───── LISTED RECORDS

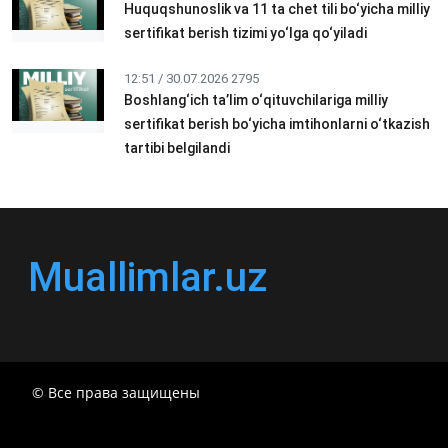
Huquqshunoslik va 11 ta chet tili bo‘yicha milliy
sertifikat berish tizimi yo‘lga qo‘yiladi
12:51 / 30.07.2026
2795
Boshlang‘ich ta’lim o‘qituvchilariga milliy
sertifikat berish bo‘yicha imtihonlarni o‘tkazish
tartibi belgilandi
Muallimlar.uz
© Все права защищены
РЕСПУБЛИКА УЗБЕКИСТАН МИНИСТР ДОШКОЛЬНОГО
И ШКОЛЬНОГО ОБРАЗОВАНИЯ КОМАНДА в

──────────

### [WORK REQUIRED]
I would like the material repeated in full and exactly, with its images omitted.

### [WRITTEN ANSWER]
Huquqshunoslik va 11 ta chet tili bo‘yicha milliy
sertifikat berish tizimi yo‘lga qo‘yiladi
12:51 / 30.07.2026
2795
Boshlang‘ich ta’lim o‘qituvchilariga milliy
sertifikat berish bo‘yicha imtihonlarni o‘tkazish
tartibi belgilandi
Muallimlar.uz
© Все права защищены
РЕСПУБЛИКА УЗБЕКИСТАН МИНИСТР ДОШКОЛЬНОГО
И ШКОЛЬНОГО ОБРАЗОВАНИЯ КОМАНДА в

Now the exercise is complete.